DATA SECTION →
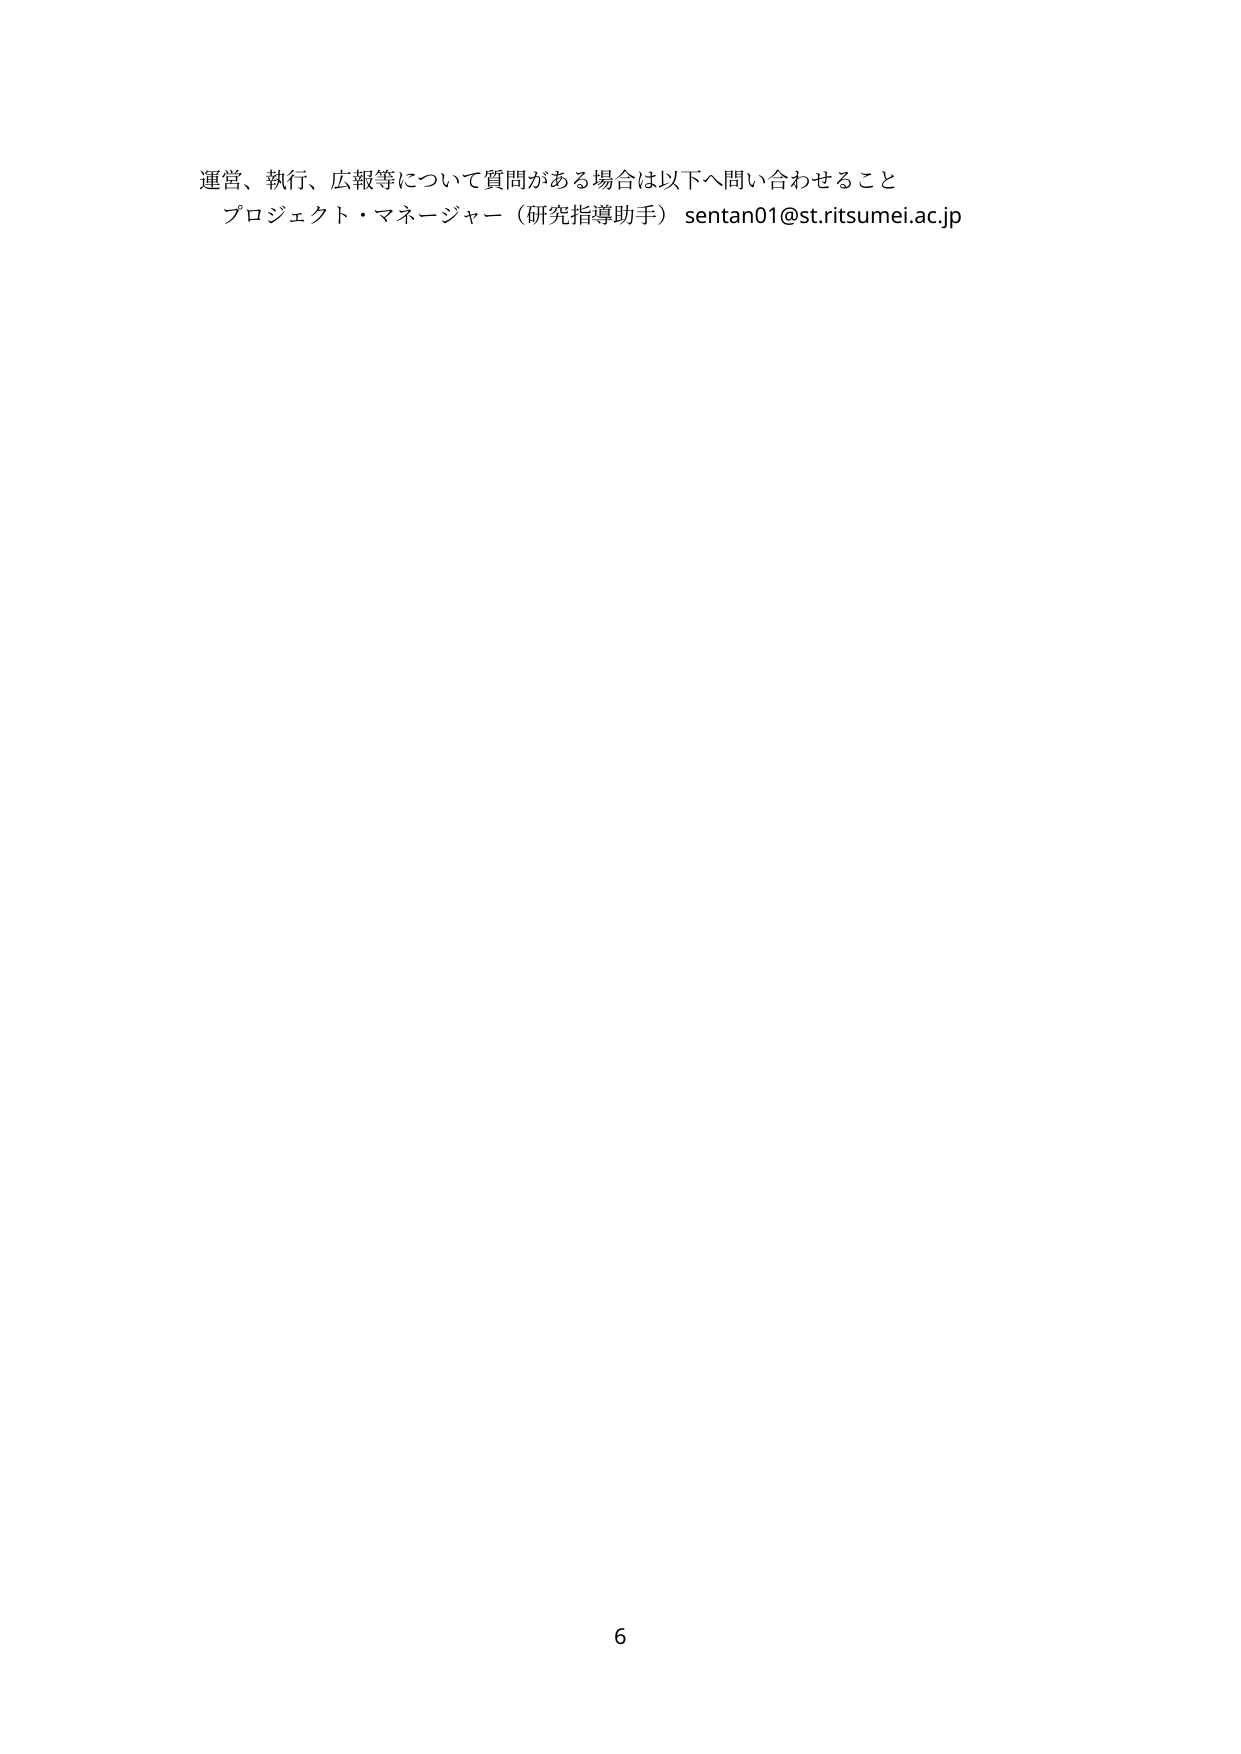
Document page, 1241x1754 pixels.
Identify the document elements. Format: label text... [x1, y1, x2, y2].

text プロジェクト・マネージャー（研究指導助手） sentan01@st.ritsumei.ac.jp [177, 196, 1063, 231]
text 運営、執行、広報等について質問がある場合は以下へ問い合わせること [177, 162, 1063, 196]
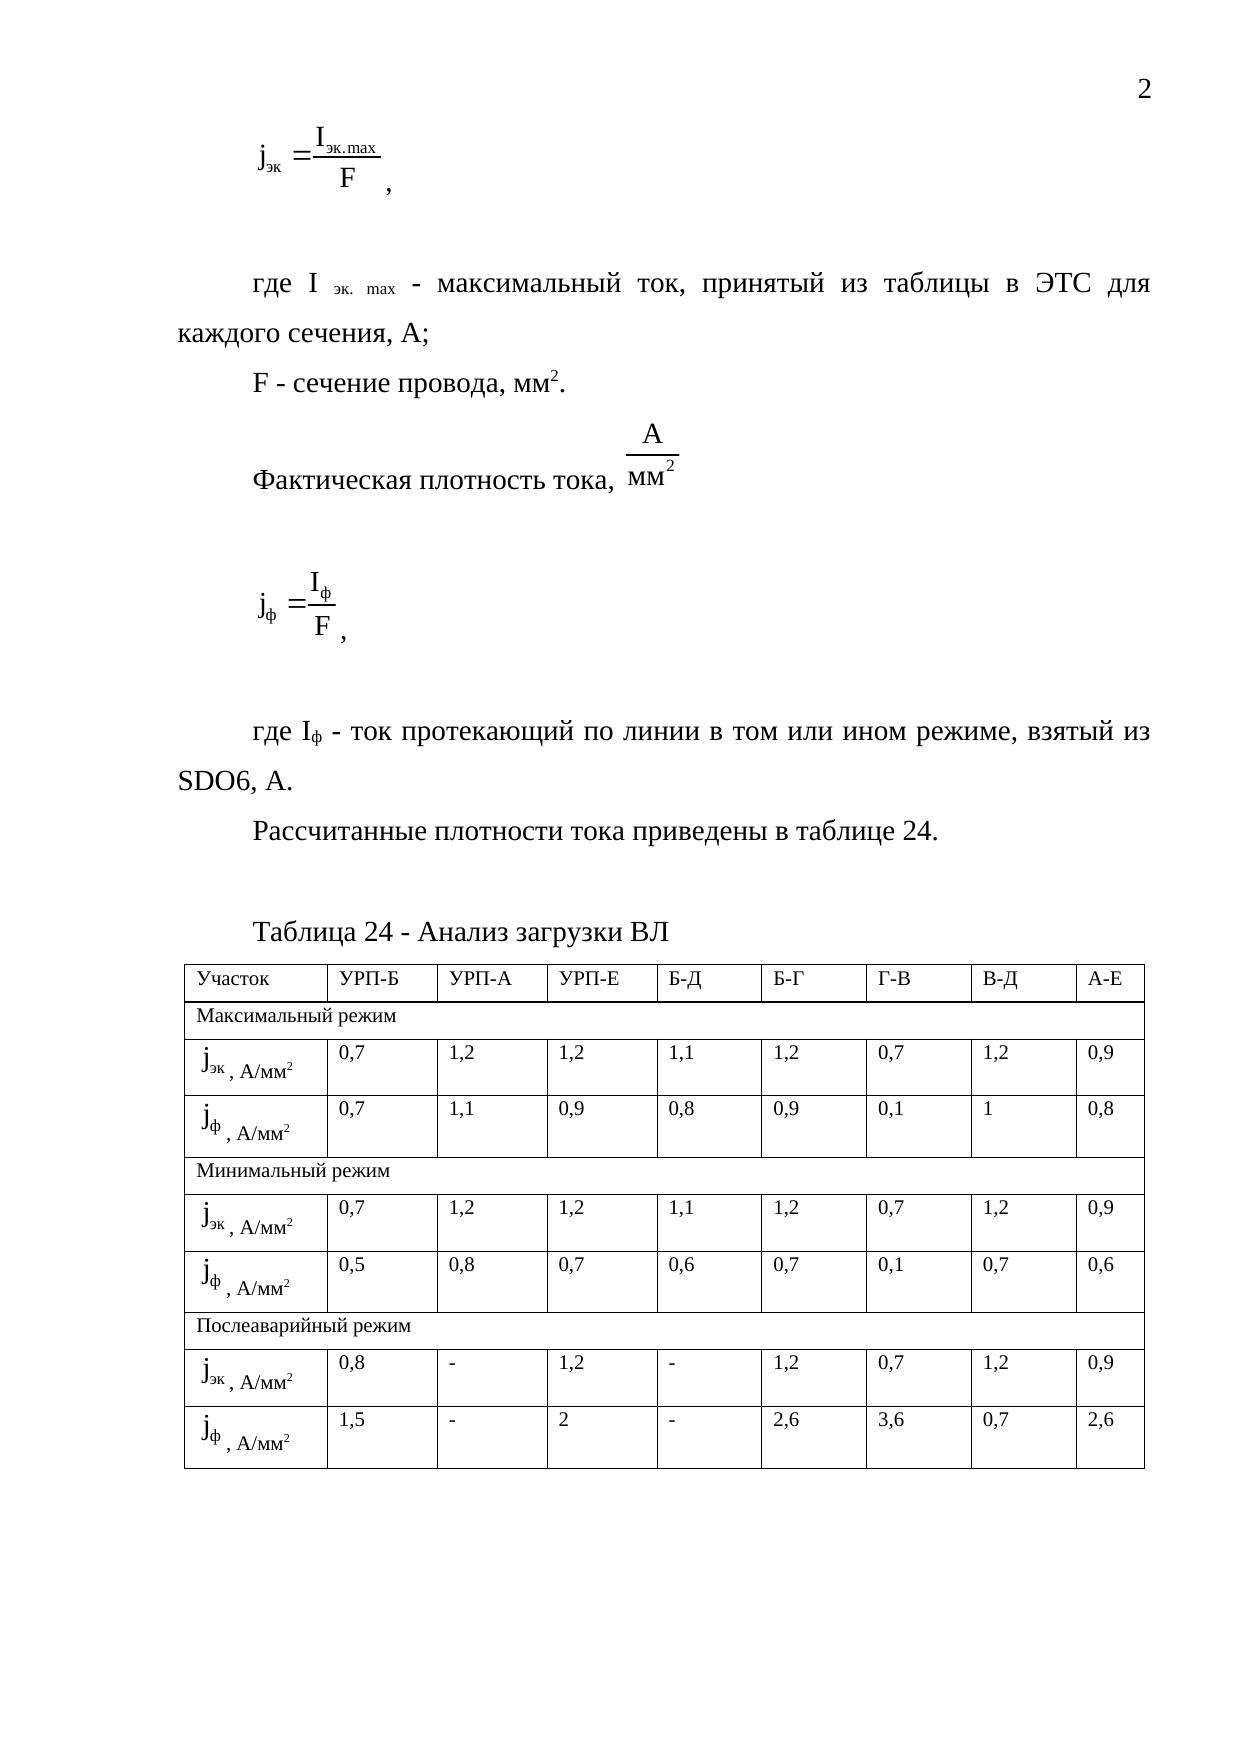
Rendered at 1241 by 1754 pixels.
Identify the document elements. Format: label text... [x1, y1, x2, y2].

table_header В-Д [972, 965, 1076, 1001]
table_cell - [438, 1350, 547, 1406]
table_cell 1,2 [548, 1350, 657, 1406]
table_cell , А/мм2 [185, 1407, 327, 1467]
table_header А-Е [1077, 965, 1144, 1001]
table_cell 0,7 [972, 1407, 1076, 1467]
table_cell 1,2 [972, 1350, 1076, 1406]
table_cell 0,9 [1077, 1195, 1144, 1251]
table_cell 1 [972, 1096, 1076, 1157]
text где I эк. max - максимальный ток, принятый из таблицы в ЭТС для каждого сечения, А; [177, 265, 1152, 349]
table_cell 0,8 [438, 1252, 547, 1312]
table_header УРП-Е [548, 965, 657, 1001]
table_cell 1,2 [762, 1195, 866, 1251]
table_cell 1,2 [972, 1195, 1076, 1251]
table_cell 1,5 [328, 1407, 437, 1467]
table_cell 0,1 [867, 1096, 971, 1157]
table_cell 1,1 [658, 1195, 761, 1251]
table_cell , А/мм2 [185, 1252, 327, 1312]
table_cell 0,7 [867, 1040, 971, 1095]
table_cell - [438, 1407, 547, 1467]
table_cell 0,5 [328, 1252, 437, 1312]
table_cell 0,7 [762, 1252, 866, 1312]
table_cell 0,8 [1077, 1096, 1144, 1157]
table_cell 1,2 [762, 1350, 866, 1406]
table_cell 1,1 [658, 1040, 761, 1095]
table_cell 0,9 [1077, 1350, 1144, 1406]
table_cell Максимальный режим [185, 1003, 1144, 1038]
table_header Участок [185, 965, 327, 1001]
text где Iф - ток протекающий по линии в том или ином режиме, взятый из SDO6, А. [177, 713, 1152, 797]
table_cell 1,2 [438, 1040, 547, 1095]
table_cell 0,7 [867, 1350, 971, 1406]
table_cell 2 [548, 1407, 657, 1467]
table_cell 0,7 [867, 1195, 971, 1251]
table_cell 0,9 [762, 1096, 866, 1157]
table_header Б-Д [658, 965, 761, 1001]
table_cell 2,6 [1077, 1407, 1144, 1467]
table_cell - [658, 1407, 761, 1467]
text , [177, 118, 1152, 198]
table_cell - [658, 1350, 761, 1406]
table_cell 0,9 [1077, 1040, 1144, 1095]
table_cell , А/мм2 [185, 1350, 327, 1406]
table_cell 1,2 [762, 1040, 866, 1095]
table_cell 0,7 [972, 1252, 1076, 1312]
table_cell 0,7 [328, 1040, 437, 1095]
table_cell 2,6 [762, 1407, 866, 1467]
table_cell 1,1 [438, 1096, 547, 1157]
table_cell 0,6 [1077, 1252, 1144, 1312]
table_cell 0,8 [658, 1096, 761, 1157]
table_cell , А/мм2 [185, 1195, 327, 1251]
table_cell Минимальный режим [185, 1158, 1144, 1194]
table_header УРП-Б [328, 965, 437, 1001]
table_cell 0,6 [658, 1252, 761, 1312]
table_cell 0,7 [548, 1252, 657, 1312]
table_cell 1,2 [972, 1040, 1076, 1095]
table_header Г-В [867, 965, 971, 1001]
table_cell 0,1 [867, 1252, 971, 1312]
table_cell 0,8 [328, 1350, 437, 1406]
table_header УРП-А [438, 965, 547, 1001]
table_header Б-Г [762, 965, 866, 1001]
table_cell 1,2 [548, 1040, 657, 1095]
table_cell 0,7 [328, 1096, 437, 1157]
text , [177, 563, 1152, 646]
text Рассчитанные плотности тока приведены в таблице 24. [177, 813, 1152, 847]
table_cell 1,2 [438, 1195, 547, 1251]
table_cell , А/мм2 [185, 1096, 327, 1157]
table_cell 0,9 [548, 1096, 657, 1157]
table_cell , А/мм2 [185, 1040, 327, 1095]
table_cell Послеаварийный режим [185, 1313, 1144, 1349]
text Фактическая плотность тока, [177, 416, 1152, 496]
table_cell 3,6 [867, 1407, 971, 1467]
table_cell 1,2 [548, 1195, 657, 1251]
text F - сечение провода, мм2. [177, 366, 1152, 399]
table_cell 0,7 [328, 1195, 437, 1251]
text Таблица 24 - Анализ загрузки ВЛ [177, 914, 1152, 948]
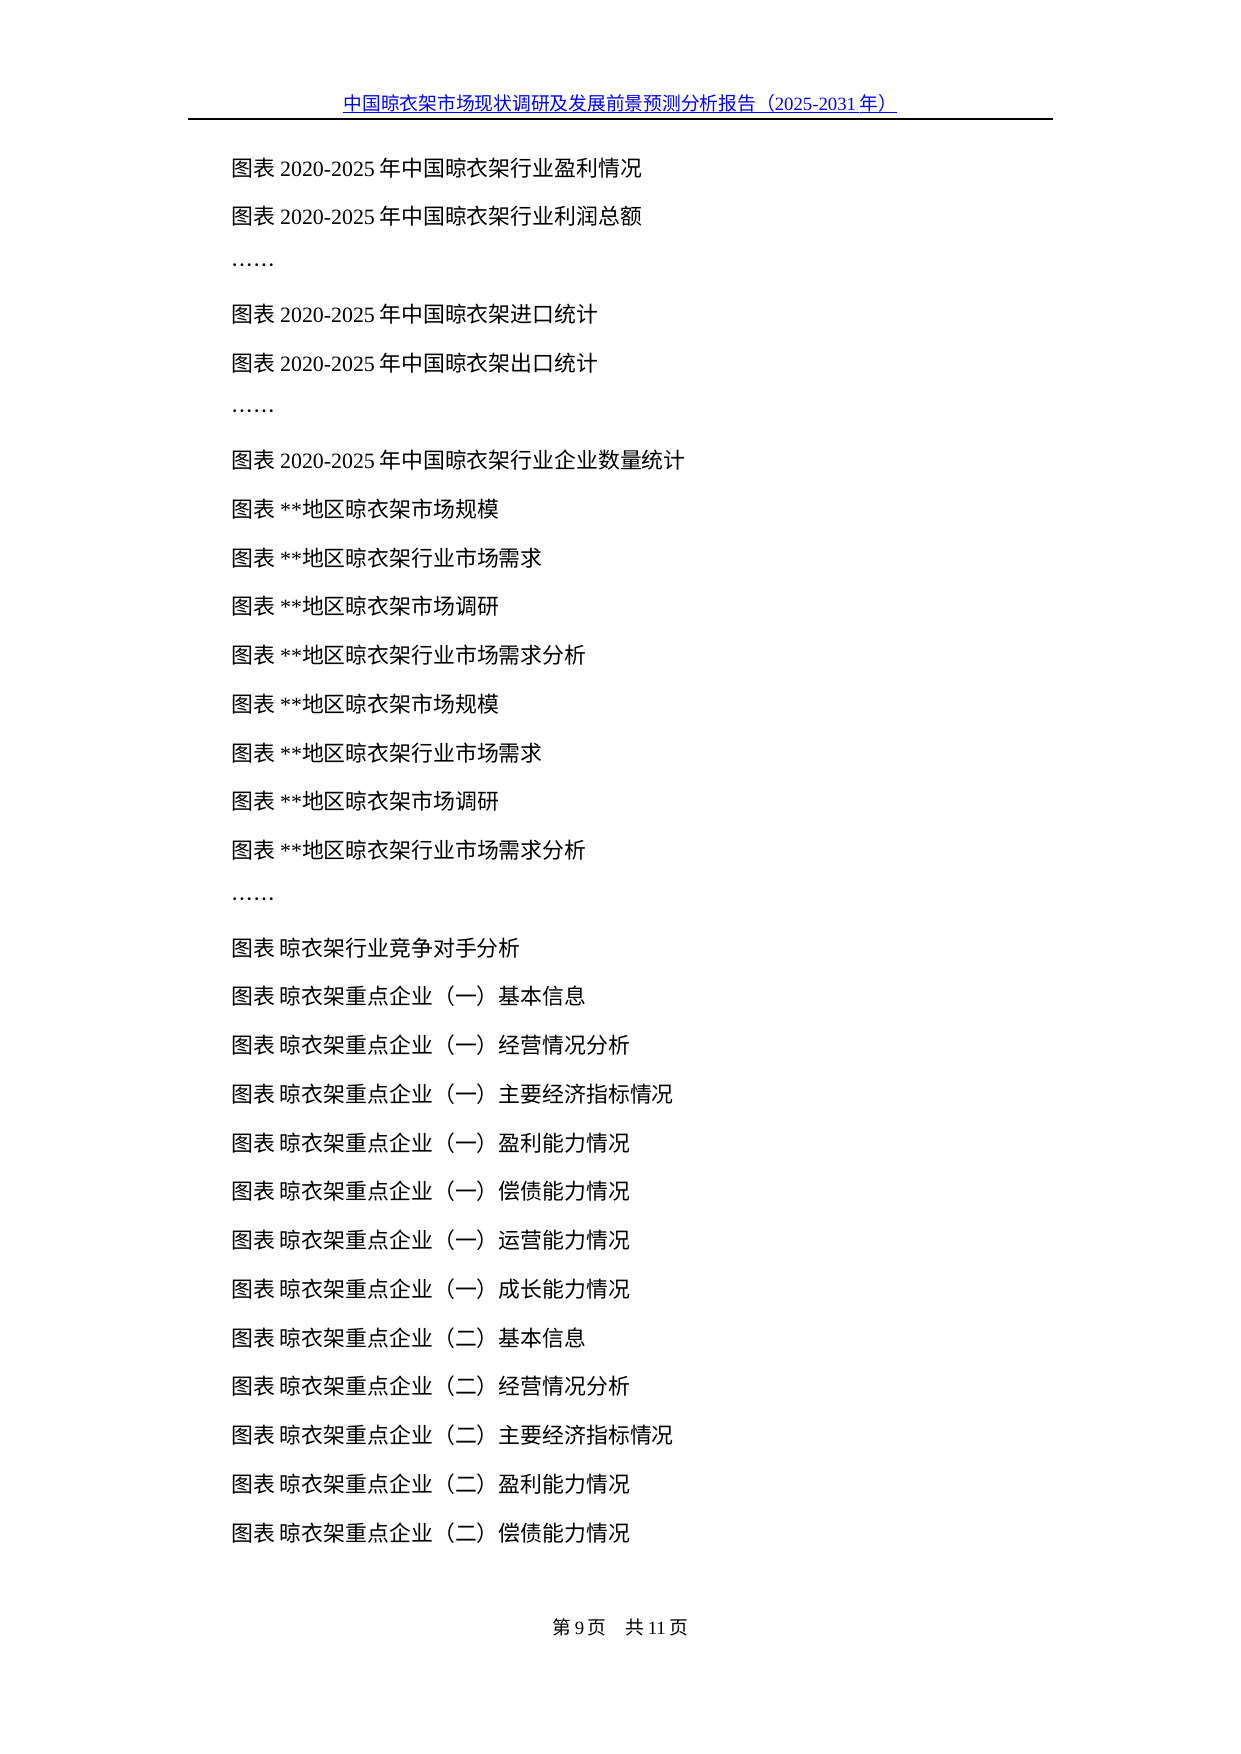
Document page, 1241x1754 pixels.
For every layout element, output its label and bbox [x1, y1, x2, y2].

text [187, 150, 1053, 1548]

EXERCISE INSTRUCTIONS → Nothing but the lines from the first line of the data through the line with "Rendered at 1241 by 1754 pixels." belongs in the answer, copied exactly and without pictures.

TASK RESULT →
Document page, 1241x1754 pixels.
Identify the document elements. Format: label text... [x1, y1, x2, y2].

text プロジェクト・マネージャー（研究指導助手） sentan01@st.ritsumei.ac.jp [177, 196, 1063, 231]
text 運営、執行、広報等について質問がある場合は以下へ問い合わせること [177, 162, 1063, 196]
Rendered at 1241 by 1754 pixels.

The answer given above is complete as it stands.